*Prompt*:
Nothing outside the range below should be printed. Output exactly the lines from the line with "Remote Sensor Location" to the line with "The location of", both included.

(Dataset entries)
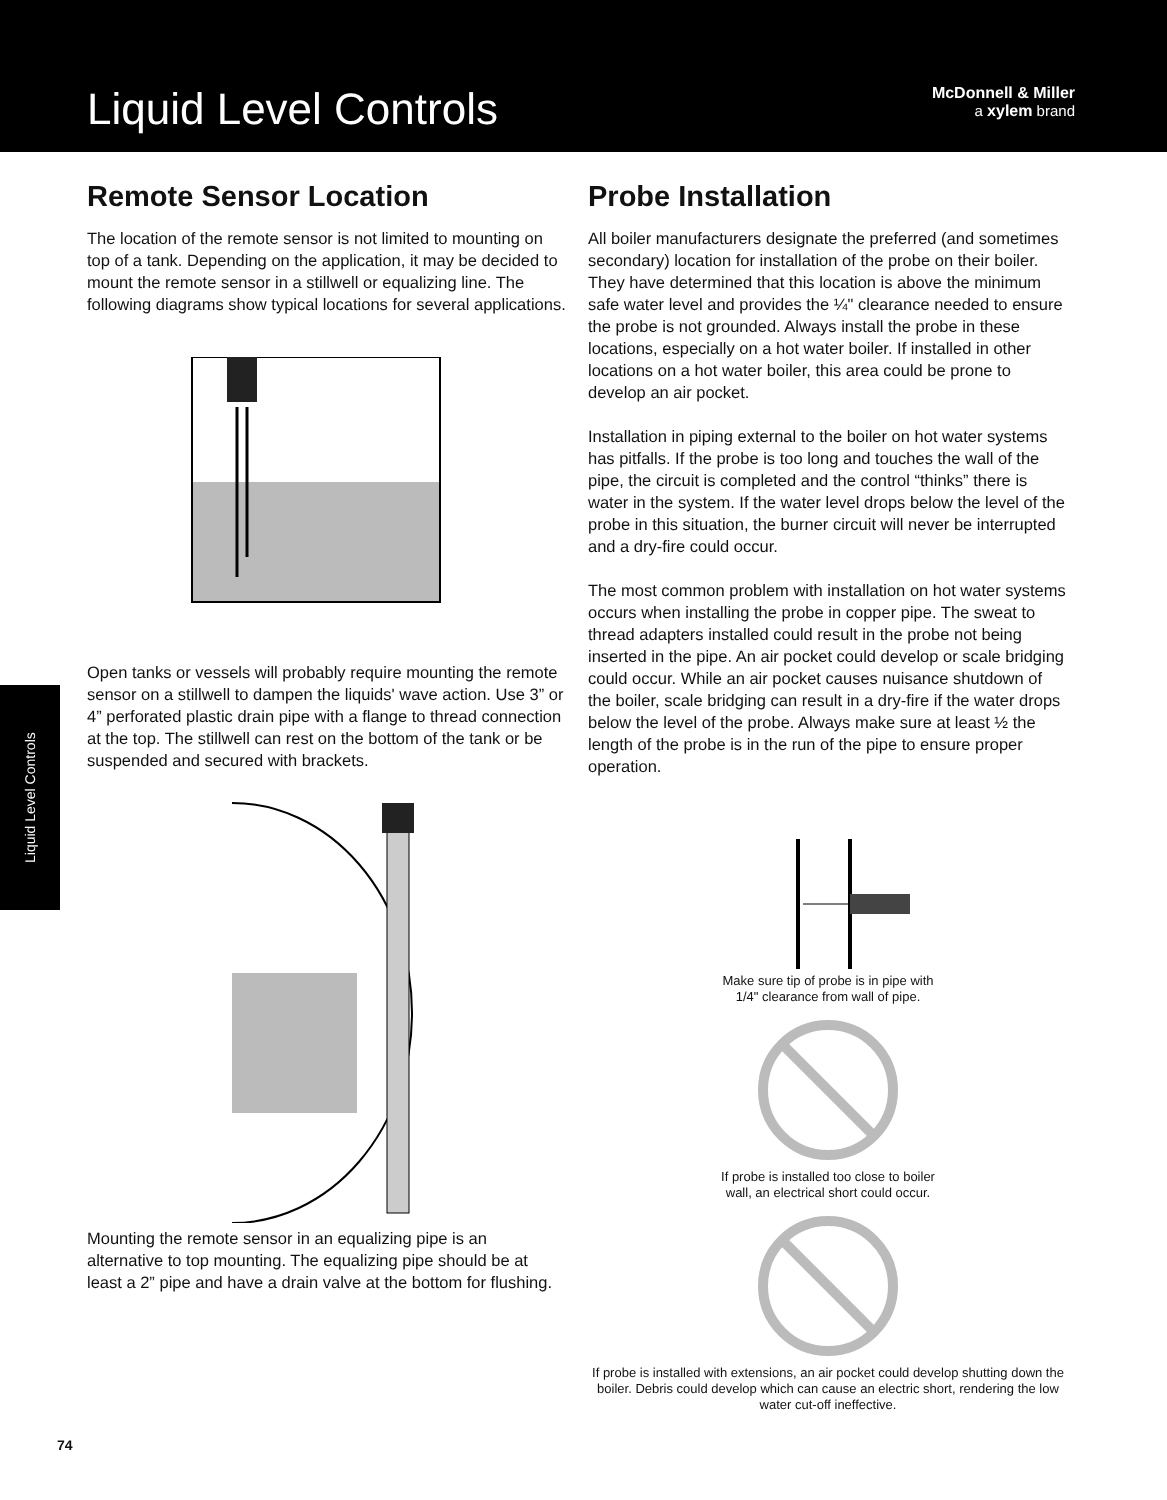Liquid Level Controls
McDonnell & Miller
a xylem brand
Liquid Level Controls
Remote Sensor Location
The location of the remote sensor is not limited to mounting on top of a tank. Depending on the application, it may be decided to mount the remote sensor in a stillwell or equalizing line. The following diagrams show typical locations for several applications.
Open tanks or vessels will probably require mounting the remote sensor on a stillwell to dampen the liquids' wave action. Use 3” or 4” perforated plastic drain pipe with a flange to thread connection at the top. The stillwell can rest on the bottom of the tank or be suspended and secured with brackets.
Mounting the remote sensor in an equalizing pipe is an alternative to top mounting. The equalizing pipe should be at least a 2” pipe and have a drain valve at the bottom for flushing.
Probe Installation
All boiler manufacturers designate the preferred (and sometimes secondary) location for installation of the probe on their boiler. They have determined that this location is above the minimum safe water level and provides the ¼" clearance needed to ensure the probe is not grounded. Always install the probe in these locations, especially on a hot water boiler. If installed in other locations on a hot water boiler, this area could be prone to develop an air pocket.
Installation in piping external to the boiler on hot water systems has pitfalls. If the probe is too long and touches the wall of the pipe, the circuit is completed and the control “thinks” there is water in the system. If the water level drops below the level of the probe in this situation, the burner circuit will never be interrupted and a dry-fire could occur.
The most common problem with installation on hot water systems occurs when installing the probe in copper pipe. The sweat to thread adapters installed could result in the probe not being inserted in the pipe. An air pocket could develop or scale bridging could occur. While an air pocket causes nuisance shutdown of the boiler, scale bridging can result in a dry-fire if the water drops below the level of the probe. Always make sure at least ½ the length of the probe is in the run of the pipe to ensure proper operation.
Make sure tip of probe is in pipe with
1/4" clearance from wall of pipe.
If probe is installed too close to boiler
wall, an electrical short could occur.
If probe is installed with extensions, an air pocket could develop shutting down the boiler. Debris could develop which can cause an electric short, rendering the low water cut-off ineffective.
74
==
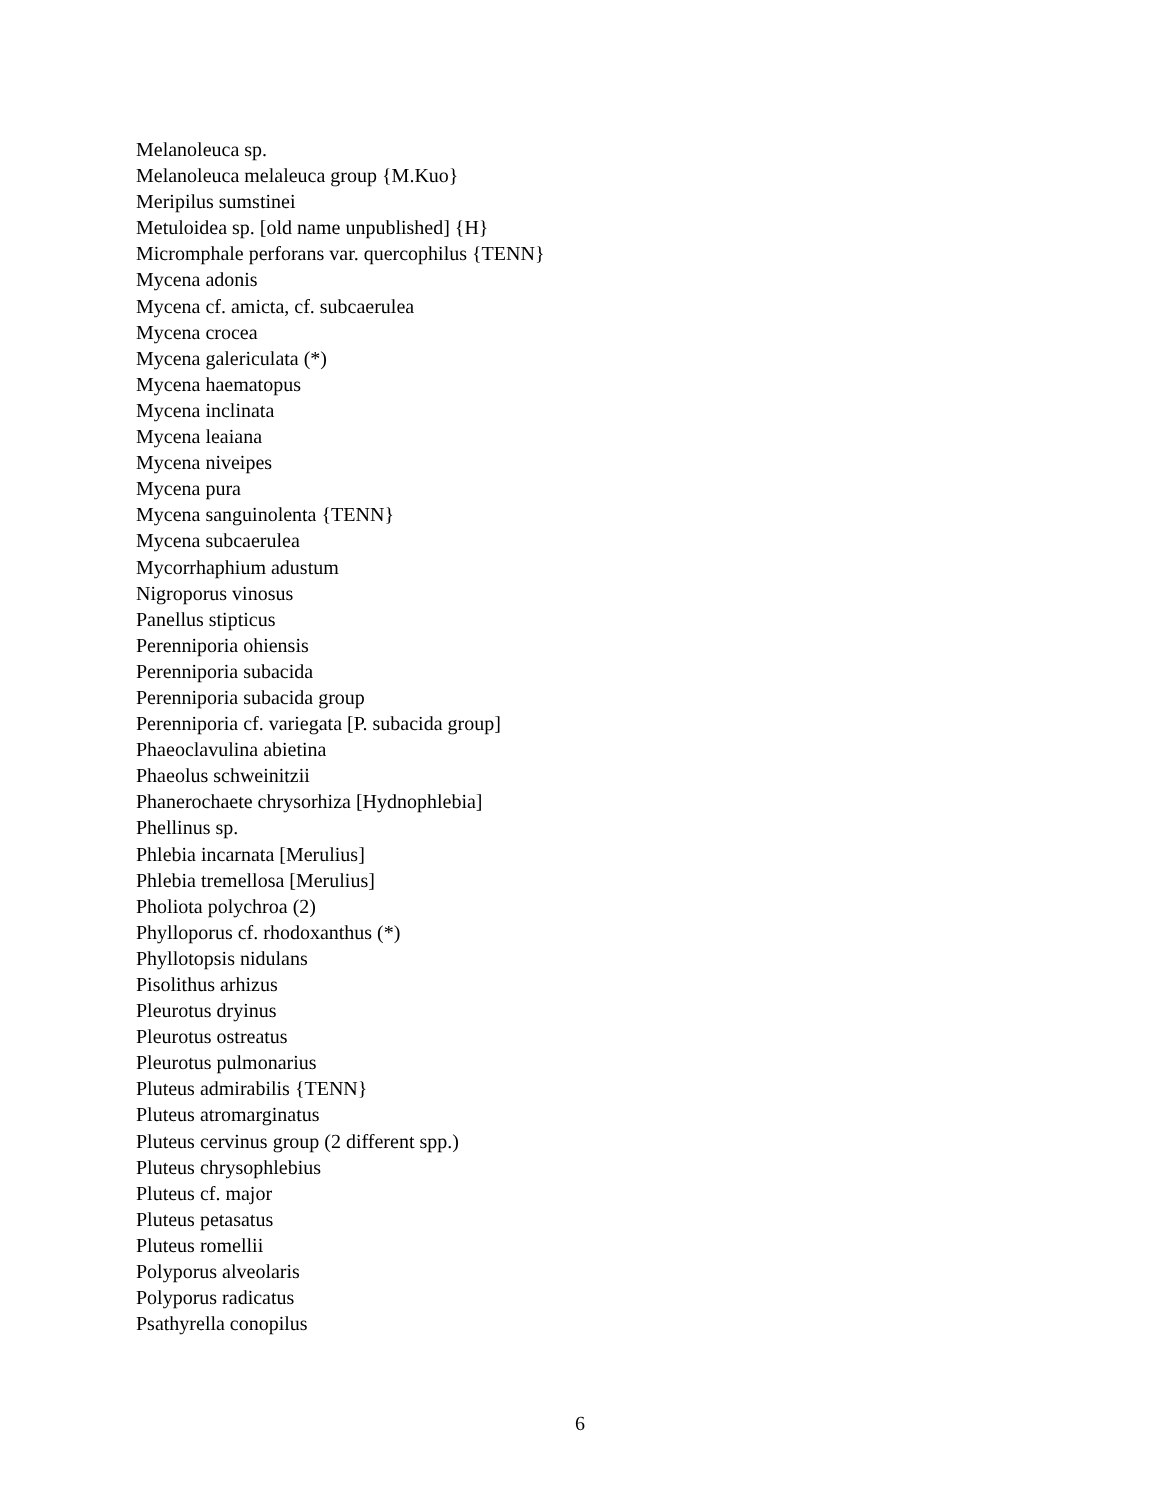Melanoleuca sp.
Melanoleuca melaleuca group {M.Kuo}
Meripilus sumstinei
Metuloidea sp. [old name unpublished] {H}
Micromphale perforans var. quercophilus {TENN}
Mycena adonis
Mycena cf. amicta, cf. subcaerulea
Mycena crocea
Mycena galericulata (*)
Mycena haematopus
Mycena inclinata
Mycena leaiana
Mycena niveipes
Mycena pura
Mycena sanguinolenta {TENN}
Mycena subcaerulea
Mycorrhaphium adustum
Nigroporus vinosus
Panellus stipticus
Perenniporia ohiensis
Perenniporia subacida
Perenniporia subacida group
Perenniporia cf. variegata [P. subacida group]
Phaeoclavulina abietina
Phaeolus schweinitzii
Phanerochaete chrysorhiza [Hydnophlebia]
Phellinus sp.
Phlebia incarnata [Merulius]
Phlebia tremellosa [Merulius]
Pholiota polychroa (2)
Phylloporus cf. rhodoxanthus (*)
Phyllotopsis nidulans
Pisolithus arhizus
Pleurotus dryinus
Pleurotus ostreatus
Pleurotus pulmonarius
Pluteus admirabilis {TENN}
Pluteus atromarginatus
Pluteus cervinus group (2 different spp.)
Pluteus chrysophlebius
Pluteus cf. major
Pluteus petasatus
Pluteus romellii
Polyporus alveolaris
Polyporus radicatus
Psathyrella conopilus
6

*Expected answer*:
Remote Sensor Location
The location of the remote sensor is not limited to mounting on top of a tank. Depending on the application, it may be decided to mount the remote sensor in a stillwell or equalizing line. The following diagrams show typical locations for several applications.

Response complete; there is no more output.